DevAndArtist · November 13, 2022, 4:41pm

While you say that generators were discarded, can those still become a thing? Currently writing some streams is really not ergonomic.

// today
func foo() -> AsyncThrowingStream<Value, Error> {
  AsyncThrowingStream { continuation in
    Task {
      do { 
        continuation.yield(await getValue1())
        continuation.yield(value2)
        if condition {
          throw someError
        }
        continuation.yield(value3)
        continuation.finish()
      } catch {
        continuation.finish(throwing: error)
      }
    }
  }
}

// future
func foo() async throws -> async stream Value {
  yield await getValue1()
  yield value2
  if condition {
    throw someError
  }
  yield value3
}

Philippe_Hausler · November 13, 2022, 4:46pm

They are not impossible, it was just at the point at which we were working there were some lacking features and development we needed (one component was move-only, which is coming to fruition).
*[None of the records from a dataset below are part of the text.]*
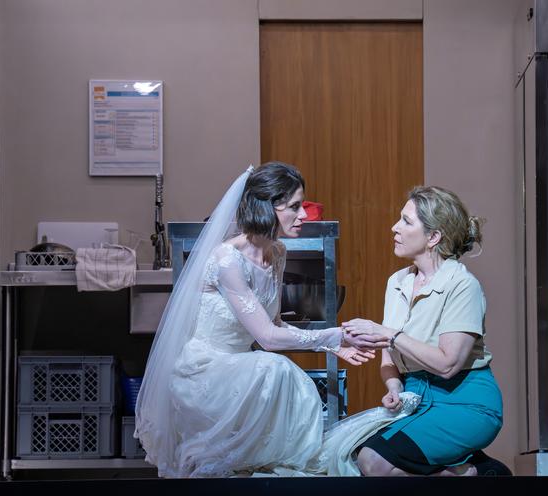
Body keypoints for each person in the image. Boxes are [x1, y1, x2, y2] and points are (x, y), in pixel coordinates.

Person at [134, 162, 389, 478]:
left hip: (241, 369)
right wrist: (334, 335)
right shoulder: (227, 259)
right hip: (205, 372)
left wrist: (330, 348)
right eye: (294, 206)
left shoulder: (277, 252)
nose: (305, 215)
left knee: (279, 374)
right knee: (276, 370)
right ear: (267, 207)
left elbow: (276, 324)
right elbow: (267, 338)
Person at [342, 186, 511, 476]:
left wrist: (390, 334)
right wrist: (395, 388)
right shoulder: (397, 282)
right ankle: (472, 473)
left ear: (433, 237)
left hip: (464, 403)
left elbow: (447, 364)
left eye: (406, 222)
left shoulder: (462, 285)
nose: (394, 228)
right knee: (353, 456)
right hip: (416, 399)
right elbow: (389, 360)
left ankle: (476, 473)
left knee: (374, 460)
I agree that the syntax you are laying out is considerably simpler but there are a lot of details we need to work out; both for synchronous generators and asynchronous generators.
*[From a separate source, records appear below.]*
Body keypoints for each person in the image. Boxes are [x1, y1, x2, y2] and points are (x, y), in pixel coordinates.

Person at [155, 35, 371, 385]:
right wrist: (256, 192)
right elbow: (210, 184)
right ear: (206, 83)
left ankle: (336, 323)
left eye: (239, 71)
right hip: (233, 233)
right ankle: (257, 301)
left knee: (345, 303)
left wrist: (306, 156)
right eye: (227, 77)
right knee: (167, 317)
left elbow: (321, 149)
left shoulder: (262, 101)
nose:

I think however the analog you are really meaning is:

func foo() -> async throws stream Value {
  yield await getValue1()
  yield value2
  if condition {
    yield throw someError
  }
  yield value3
}

DevAndArtist · November 13, 2022, 4:50pm

Just so that I clearly understand you. Are you saying they are not possible right now (which is fine) or at all / ever?
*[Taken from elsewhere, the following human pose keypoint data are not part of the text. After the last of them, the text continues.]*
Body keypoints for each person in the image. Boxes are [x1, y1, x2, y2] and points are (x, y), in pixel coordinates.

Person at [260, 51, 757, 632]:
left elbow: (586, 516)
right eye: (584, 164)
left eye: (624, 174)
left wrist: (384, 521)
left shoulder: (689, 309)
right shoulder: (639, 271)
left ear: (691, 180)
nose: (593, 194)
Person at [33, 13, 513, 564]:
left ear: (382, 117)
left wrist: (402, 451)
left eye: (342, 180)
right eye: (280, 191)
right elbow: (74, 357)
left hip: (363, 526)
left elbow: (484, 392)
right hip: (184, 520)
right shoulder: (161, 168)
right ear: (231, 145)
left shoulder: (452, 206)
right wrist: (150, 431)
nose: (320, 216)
I don't know much about generators. I just posted the above example on slack recently and was told that it looked like generators which seemed to be positively received under the language devs but without any concrete plans. To me that example looks like a "simple" syntax sugar over AsyncThrowingStream (assuming we get typed throws one day).

Philippe_Hausler · November 13, 2022, 4:50pm

@FranzBusch It is interesting that the task in that AsyncThrowingStream is almost (if not perhaps intended to be precisely) the same as the debounce case.

Philippe_Hausler · November 13, 2022, 4:52pm

I am saying they were not possible previously due to missing stuff; but in the future I could see it to be a potential possibility - we left the option on the table to do it eventually if it made sense. I am not fully certain without doing a lot more research if we have all of the tools we need to build that.

DevAndArtist · November 13, 2022, 4:53pm

I'm fine with "maybe possible in the future".

FranzBusch · November 13, 2022, 5:04pm

Is it? For me the example of @DevAndArtist looks more like having some task generating values while another is consuming them which can be modeled with structured concurrency.

In general, I don’t see the problem with root AsyncSequences currently but rather with the algos that want to have work that lives longer than the current call to next but is still bound to the consuming task

tcldr · November 22, 2022, 3:54pm

Would this algorithm be of any use, @DevAndArtist ?

tcldr · November 30, 2022, 3:31pm

Another type of Task relationship that is difficult/impossible to express with structured concurrency, is one where a Task may initiate a child-Task to be potentially shared amongst sibling Tasks. The original Task and its siblings may come and go in any order and be of any priority. Maybe this is easier to imagine as an inverse Task tree.

Currently, as it needs to be shared, the 'child' Task must actually be detached. Then, as its detached its priority needs to be decided upfront, whereas ideally it would probably adopt the priority of the parent with the highest-priority – which could change over time.

An example of this relationship would be a multicast asynchronous sequence, where multiple consumers are dependent on one producer.